=== TEXT UNDER STUDY ===

┌──

Special Issue Information

Dear Colleagues,

NMR is a powerful technique providing information with atomistic resolution. Thanks to fast and continuous advancements in this technique, in the last 50 years it has become an essential tool in biochemical research. Using NMR, it is possible to identify molecules, investigate molecular dynamics over a wide timescale and study molecular interactions. In the biomedical field this translates into several different applications. Metabolic alterations can be assessed by the solution NMR of biofluids and tissue extracts, but with the introduction of HR MAS, the metabolomics of intact tissues has also become feasible. Furthermore, in vivo NMR allows metabolite imaging and fluxomics to be conducted, in addition to classical high-resolution spectroscopy. NMR is also a resource for drug development; it can be employed in fragment-based drug screening, in lead compound optimization and in the study of drug–target complexes. The details of function and dysfunction in biomolecules can be unveiled through NMR by inspecting their structure and dynamics with a resolution that is unique among such techniques. Moreover, biomolecular NMR information can be integrated with other methods to gain a comprehensive picture of complex biological processes. NMR has also proven to be able to decipher the features of the interaction between biomolecules and small molecules, ions, nanomaterials, supramolecular systems and other macromolecules.

This Special Issue aims to showcase recent developments in the application of NMR to solve biochemical questions. Original research articles and reviews concerning NMR technologies, methodologies and applications are welcomed. Research areas may include, but are not limited to, the following subjects: metabolomics, in vivo NMR, drug development and biomolecular NMR.

└──

=== DIRECTIONS FOR THIS TASK ===
Continue the call for papers on NMR in biochemical research, picking up after its final sentence.

=== MATERIAL SHOWN ===
┌──

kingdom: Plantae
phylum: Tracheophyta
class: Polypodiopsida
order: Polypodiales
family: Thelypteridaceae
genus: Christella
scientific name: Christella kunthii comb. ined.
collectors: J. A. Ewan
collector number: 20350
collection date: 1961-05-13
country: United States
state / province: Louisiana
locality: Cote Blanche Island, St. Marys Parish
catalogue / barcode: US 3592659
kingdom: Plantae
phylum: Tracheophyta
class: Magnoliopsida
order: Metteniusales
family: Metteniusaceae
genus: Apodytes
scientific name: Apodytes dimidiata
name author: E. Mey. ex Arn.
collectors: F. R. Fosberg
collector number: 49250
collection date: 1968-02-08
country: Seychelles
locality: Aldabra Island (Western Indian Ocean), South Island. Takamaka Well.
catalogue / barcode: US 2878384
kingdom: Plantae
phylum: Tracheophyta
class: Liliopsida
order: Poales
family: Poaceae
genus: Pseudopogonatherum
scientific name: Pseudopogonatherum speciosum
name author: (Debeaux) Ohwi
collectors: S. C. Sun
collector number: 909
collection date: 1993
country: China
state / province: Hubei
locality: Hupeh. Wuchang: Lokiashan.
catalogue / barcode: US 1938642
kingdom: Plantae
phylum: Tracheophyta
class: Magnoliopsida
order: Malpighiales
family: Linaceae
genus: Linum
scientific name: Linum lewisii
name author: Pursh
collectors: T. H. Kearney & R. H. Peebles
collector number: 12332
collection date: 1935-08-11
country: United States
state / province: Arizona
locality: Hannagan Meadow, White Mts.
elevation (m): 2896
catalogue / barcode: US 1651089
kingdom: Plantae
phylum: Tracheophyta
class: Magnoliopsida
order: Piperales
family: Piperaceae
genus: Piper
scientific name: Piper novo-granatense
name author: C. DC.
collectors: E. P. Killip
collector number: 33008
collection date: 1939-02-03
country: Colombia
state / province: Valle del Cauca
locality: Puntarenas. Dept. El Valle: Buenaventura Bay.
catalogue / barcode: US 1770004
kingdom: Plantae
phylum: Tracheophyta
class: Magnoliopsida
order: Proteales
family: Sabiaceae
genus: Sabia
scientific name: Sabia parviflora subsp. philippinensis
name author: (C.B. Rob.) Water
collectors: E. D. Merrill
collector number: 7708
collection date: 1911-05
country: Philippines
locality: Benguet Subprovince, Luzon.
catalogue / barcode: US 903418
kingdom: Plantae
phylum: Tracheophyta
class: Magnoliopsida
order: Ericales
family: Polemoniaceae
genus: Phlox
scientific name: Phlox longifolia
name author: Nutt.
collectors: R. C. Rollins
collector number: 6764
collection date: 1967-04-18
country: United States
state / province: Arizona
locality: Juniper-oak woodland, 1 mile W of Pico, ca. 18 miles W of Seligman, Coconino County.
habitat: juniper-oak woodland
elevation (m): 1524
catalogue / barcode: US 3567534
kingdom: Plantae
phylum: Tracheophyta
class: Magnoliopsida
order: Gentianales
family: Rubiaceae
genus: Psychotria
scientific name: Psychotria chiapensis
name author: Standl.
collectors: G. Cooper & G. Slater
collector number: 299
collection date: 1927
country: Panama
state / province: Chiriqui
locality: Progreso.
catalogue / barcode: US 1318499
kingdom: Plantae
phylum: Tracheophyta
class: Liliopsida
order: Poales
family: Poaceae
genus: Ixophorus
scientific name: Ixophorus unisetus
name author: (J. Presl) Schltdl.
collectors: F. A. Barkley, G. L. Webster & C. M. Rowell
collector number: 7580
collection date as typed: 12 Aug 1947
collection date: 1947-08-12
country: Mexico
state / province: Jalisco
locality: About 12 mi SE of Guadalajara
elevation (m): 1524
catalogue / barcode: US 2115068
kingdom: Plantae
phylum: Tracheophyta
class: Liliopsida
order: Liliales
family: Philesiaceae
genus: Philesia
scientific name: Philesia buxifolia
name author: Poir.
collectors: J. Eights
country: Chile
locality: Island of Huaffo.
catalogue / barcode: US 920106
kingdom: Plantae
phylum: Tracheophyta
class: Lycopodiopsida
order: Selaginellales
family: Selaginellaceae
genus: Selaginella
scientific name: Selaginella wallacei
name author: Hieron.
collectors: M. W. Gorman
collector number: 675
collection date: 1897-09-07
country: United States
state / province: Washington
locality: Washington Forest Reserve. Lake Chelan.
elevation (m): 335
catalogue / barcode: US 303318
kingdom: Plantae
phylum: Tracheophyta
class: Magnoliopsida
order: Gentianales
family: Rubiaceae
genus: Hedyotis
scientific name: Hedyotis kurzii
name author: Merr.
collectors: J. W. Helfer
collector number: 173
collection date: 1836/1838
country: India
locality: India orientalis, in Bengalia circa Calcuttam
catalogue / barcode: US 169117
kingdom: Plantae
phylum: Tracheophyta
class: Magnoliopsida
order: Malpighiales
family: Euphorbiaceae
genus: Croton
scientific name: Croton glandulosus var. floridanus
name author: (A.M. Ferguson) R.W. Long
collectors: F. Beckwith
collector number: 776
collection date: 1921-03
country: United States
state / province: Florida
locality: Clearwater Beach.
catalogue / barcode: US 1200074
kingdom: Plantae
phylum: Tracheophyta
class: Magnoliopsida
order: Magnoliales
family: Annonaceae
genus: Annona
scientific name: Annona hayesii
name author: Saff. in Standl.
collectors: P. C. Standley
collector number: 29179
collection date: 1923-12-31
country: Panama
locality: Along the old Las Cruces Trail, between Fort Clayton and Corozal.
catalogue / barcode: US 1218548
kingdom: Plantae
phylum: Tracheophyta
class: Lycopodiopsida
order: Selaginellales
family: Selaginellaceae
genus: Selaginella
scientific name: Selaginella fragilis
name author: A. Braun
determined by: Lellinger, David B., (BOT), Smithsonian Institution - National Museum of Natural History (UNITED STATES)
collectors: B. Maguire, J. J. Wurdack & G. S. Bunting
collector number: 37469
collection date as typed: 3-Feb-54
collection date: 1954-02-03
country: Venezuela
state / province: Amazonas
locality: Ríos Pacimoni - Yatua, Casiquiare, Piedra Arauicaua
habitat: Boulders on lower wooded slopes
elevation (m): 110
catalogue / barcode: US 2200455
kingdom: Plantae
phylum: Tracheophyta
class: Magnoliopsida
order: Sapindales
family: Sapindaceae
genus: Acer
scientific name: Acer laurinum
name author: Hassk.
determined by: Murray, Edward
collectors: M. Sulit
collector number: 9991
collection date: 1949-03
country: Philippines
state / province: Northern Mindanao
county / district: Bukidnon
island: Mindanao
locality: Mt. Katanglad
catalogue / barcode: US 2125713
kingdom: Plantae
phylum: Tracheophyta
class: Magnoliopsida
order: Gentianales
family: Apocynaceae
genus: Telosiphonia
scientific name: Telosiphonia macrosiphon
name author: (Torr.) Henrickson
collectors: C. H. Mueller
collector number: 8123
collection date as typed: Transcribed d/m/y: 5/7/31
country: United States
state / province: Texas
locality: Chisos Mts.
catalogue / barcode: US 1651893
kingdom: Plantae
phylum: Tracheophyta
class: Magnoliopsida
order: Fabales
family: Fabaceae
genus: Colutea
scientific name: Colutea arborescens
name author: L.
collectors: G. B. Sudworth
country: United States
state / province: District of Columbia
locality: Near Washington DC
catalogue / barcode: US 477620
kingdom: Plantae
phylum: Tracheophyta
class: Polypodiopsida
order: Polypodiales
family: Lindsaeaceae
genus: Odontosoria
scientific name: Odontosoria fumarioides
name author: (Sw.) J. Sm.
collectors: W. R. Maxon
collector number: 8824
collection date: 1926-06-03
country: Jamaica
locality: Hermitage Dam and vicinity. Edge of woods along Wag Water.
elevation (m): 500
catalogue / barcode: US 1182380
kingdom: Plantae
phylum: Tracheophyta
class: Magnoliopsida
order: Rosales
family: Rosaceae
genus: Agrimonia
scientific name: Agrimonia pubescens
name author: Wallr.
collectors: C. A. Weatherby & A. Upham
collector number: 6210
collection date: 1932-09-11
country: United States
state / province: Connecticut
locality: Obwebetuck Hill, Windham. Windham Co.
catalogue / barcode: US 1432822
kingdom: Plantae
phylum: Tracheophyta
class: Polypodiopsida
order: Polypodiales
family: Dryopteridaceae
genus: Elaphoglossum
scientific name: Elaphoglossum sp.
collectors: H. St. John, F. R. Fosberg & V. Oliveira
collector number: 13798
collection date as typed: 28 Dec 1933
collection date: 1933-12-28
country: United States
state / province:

└──

=== WRITTEN RESPONSE ===
Dr. Cristina Cantarutti
Dr. Yamanappa Hunashal
Prof. Dr. Gennaro Esposito
Guest Editors

Manuscript Submission Information

Manuscripts should be submitted online at www.mdpi.com by registering and logging in to this website. Once you are registered, click here to go to the submission form. Manuscripts can be submitted until the deadline. All submissions that pass pre-check are peer-reviewed. Accepted papers will be published continuously in the journal (as soon as accepted) and will be listed together on the special issue website. Research articles, review articles as well as short communications are invited. For planned papers, a title and short abstract (about 100 words) can be sent to the Editorial Office for announcement on this website.

Submitted manuscripts should not have been published previously, nor be under consideration for publication elsewhere (except conference proceedings papers). All manuscripts are thoroughly refereed through a single-blind peer-review process. A guide for authors and other relevant information for submission of manuscripts is available on the Instructions for Authors page. Molecules is an international peer-reviewed open access semimonthly journal published by MDPI.

Please visit the Instructions for Authors page before submitting a manuscript. The Article Processing Charge (APC) for publication in this open access journal is 2700 CHF (Swiss Francs). Submitted papers should be well formatted and use good English. Authors may use MDPI's English editing service prior to publication or during author revisions.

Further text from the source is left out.